We found the market and holy shit, it's amazing. It's hard to describe it with words and pictures, but imagine walking into a suburb-sized maze of eBay, where everything is Buy It Now and everything is under 5 bucks.
The market was hot a steamy and temperatures soared.
Sometimes a girl's just gotta cool down with some frozen Coke on a stick. The arrow points to hottness. It rotated as she walked across frame.
Here are some brass knuckles, ninja stars and a couple of tazers, brought to you by the Land of Smiles.
This girl was drinking a Strawberry/Blueberry frappe, but really, who gives a shit.
Outside the market I found the cops. I asked them if I could take a picture of them and they got embarassed and said "No way, our bikes are so shit!" They were right, the guy closest had the front faring of his electric scooterhalf made out of cardboard and gaffed on.
I started to feel pretty at ease with the whole Thailand deal. The people were nice, the food amazing and it seemed clean and prety safe. It definitely satisfied my common desire to be taller than everybody else. I found this car. If you pretend it's actually a Monster Truck and I'm holding a 2 litre water bottle, you can pretend I'm actually 12 feet tall!
This is My Travelling Companion. I felt safe when he was there. Sex perverts usually prefer to act alone.
It's always struck me as strange the whole Asian Whitening Creme phenomenon and Thailand was no different.
I feel like if I put this stuff on, I could turn invisible! I also found whitening deodorant, Bye Bye Melanin skin creme and Nipple Pink Creme.
Tuk tuks are the only way to travel I'm now convinced. The wind in your hair, the bugs in your eyeballs. Don't be fooled by these snazzy little numbers, you still smell like you've had a 2-stroke enema when you hop out.
People, Thailand rules but is very strange. It's exotic and familiar at the same time. The men are way hotter than in China, the streets are clean and the days are long. After so much visual stimulation, it was time for a beer and a good sit down.
I suppose I should touch on the bad of Thailand, but it's not as funny and not as photogenic.

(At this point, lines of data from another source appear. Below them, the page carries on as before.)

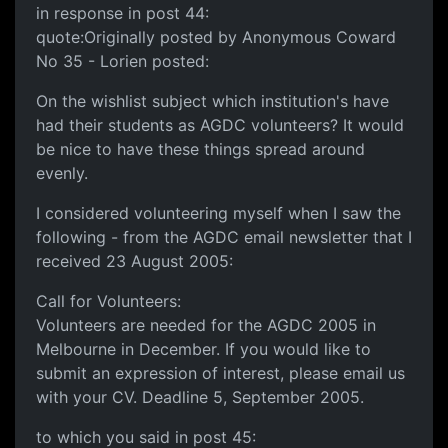
in response in post 44:
quote:Originally posted by Anonymous Coward
No 35 - Lorien posted:
On the wishlist subject which institution's have
had their students as AGDC volunteers? It would
be nice to have these things spread around
evenly.
I considered volunteering myself when I saw the
following - from the AGDC email newsletter that I
received 23 August 2005:
Call for Volunteers:
Volunteers are needed for the AGDC 2005 in
Melbourne in December. If you would like to
submit an expression of interest, please email us
with your CV. Deadline 5, September 2005.
to which you said in post 45:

I did go down to Nana, the sex district. It was as expected, but still creeped me out. Middle aged men who left their muscle tone in the 70's being escorted by super-fly Thai babes. It's just not fair. There's a reason people don't want to sleep with the old or ugly and it sucks that cash can get you out of that survival-driven reality. The Thai women looked like gorgeous butterflys and the fat pasty geezers on their arms looked like larvae. I walked up Nana street a few times but it was like someone stole the funny and I got out of there.
Also when I was at the Chattuchukkawhatever Markets I was a retard and put my bag down for 2 seconds to look at cool stuff. Of course, it got stolen, so I was without my passport, mobile phone, wallet, atm cards, digital camera, lipgloss from that moment onwards. I was due to fly out about 5 hours after it got stolen. Log story short I was delayed only 2 days in paradise because some lovely Thai girl found my passport and some cards on the bus and called the hotel where I was staying.
I still don't have my cards, camera, wallet or a mobile phone. But at least I didn't have to replace my passport and Chinese visa. And how lovely of her to try to track me down hey?!
So as soon as I had my passport back, I got the first plane out of paradise and straight to Beijing!